The main ground relied on for reversal is that the trial court permitted the commonwealth to prove that the goods which the defendant was charged with having stolen were shipped by the Curry Grocery Company, of Junction City, when the indictment charges that they were shipped by the Power Grocery Company, of Junction City. It is insisted by counsel that, whilst it was unnecessary to have charged in the indictment by whom the goods were shipped, having done so the commonwealth cannot vary the charge by proof. Appellant also claims that, in the absence of testimony showing that  [**3] he did not have authority from Martha Hogg & Son to take possession of and sell the goods, he was entitled to a peremptory instruction to find him hot guilty. The doctrine is well settled that, in criminal cases, words which are merely formal in their character may be treated as surplusage and rejected, but that a descriptive, averment in the indictment must be proven as laid. See Whart. Am. Cr. Law (3d Ed.) 291; Rosc. Cr. Ev. 101; Clark v. Com., 55 Ky. 206.

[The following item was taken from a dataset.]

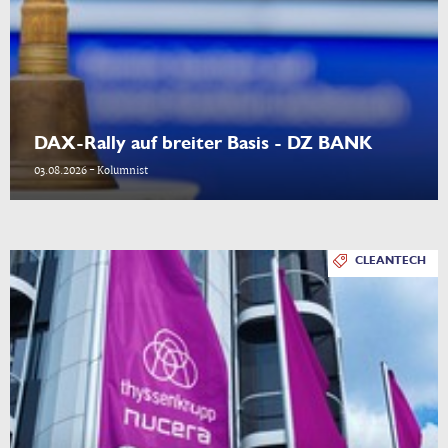
DAX-Rally auf breiter Basis - DZ BANK
03.08.2026 - Kolumnist
CLEANTECH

The Words "which package of goods was shipped by the Power Grocery Co., of Junction City," are not descriptive of the articles which appellant is charged to have stolen. These articles are set out with great particularity in the indictment, and the above words are surplusage and immaterial, and were properly disregarded.

It appears from the testimony that in July, 1901, the goods, which appellant is charged to have stolen were received at London, consigned to Martha Hogg & Son, of Clay county, and had remained in the depot of the Louisville & Nashville Railroad Company, and in their charge, until they were stolen, in  [*847]  November "Goods in the hands of a bailee may ordinarily be described in the indictment as either the bailee's or  [**4] bailor's, at the election of the commonwealth; that is, each may be deemed the owner, within the law of larceny." See 2 Bish. New Cr. Law, 789. No testimony was offered by appellant in this case conducing to show that he had any authority from Martha Hogg & Son to take the goods from the depot. If such consent was given, it should have been taken advantage of by way of defense. See section 752, Bish. New Cr. Proc. The Louisville & Nashville Railroad Company, having control of the goods as bailee, had a special ownership therein. This being the case, it was only necessary to prove that the larceny was committed without its consent.

We perceive no error prejudicial to the substantial rights, of appellant, and the judgment is affirmed.